Cyber security is a growing concern for investors and brokerage firms. In response to this problem, the Securities and Exchange Commission has issued two reports aimed at educating investors on ways they can protect their investments. SEC Chair, Mary Jo White observes that “Cyber security knows no boundaries. That’s why assessing the readiness of market participants and providing investors with information on how to better protect their online investment accounts from cyber threats has been and will continue to be an important focus of the SEC.”

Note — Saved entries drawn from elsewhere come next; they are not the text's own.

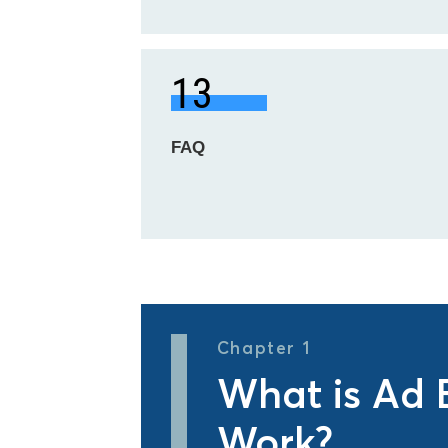
13
FAQ
Chapter 1
What is Ad 
Work?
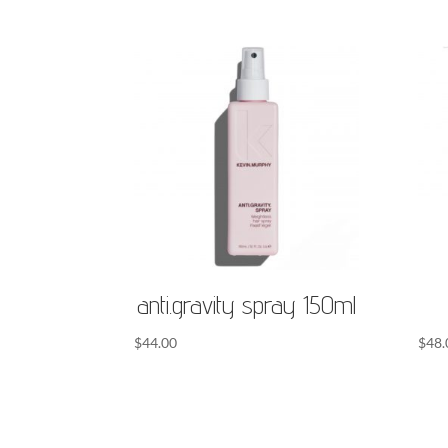
anti.gravity spray 150ml
$
44.00
$
48.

The first of the two reports, titled “A Risk Alert from the SEC’s Office of Compliance Inspections and Examinations (OCIE),” examines observations from over 100 broker dealers and investment advisers. The goal of this study was to identify specific cyber security risk, examine the policies, procedures and processes being used to protect client information and ways to detect unauthorized activity. OCIE Director, Andrew Bowden states, “Our examination assessed a cross-section of the industry as a way to inform the Commission on the current state of cyber security preparedness.” The hope is that by making this information accessible to investors and industry professionals they will be better equipped to protect their online accounts.
The second publication, issued by the SEC’s Office of Investor Education and Advocacy (OIEA), offers several tips investors can use to safeguard their online investments. OIEA Director Lori J. Schock says, “As investors increasingly use web-based investment accounts, it is critical that they take steps to safeguard those accounts.” The three most important steps investors can take are:
- Pick a “strong” password
- Use two-step verification
- Exercise caution when using public networks and wireless connections
In addition, investors and brokerage firms are urged to purchase cyber security insurance. This type of insurance helps mitigate losses from cyber incidents such as data breaches, business interruption and networking damage. Unfortunately, many companies either do not take the risk of cyber attack seriously or mistakenly believe that the costs of this coverage outweighs its benefits. These reports reiterate that data is just as valuable as many physical assets and must be protected.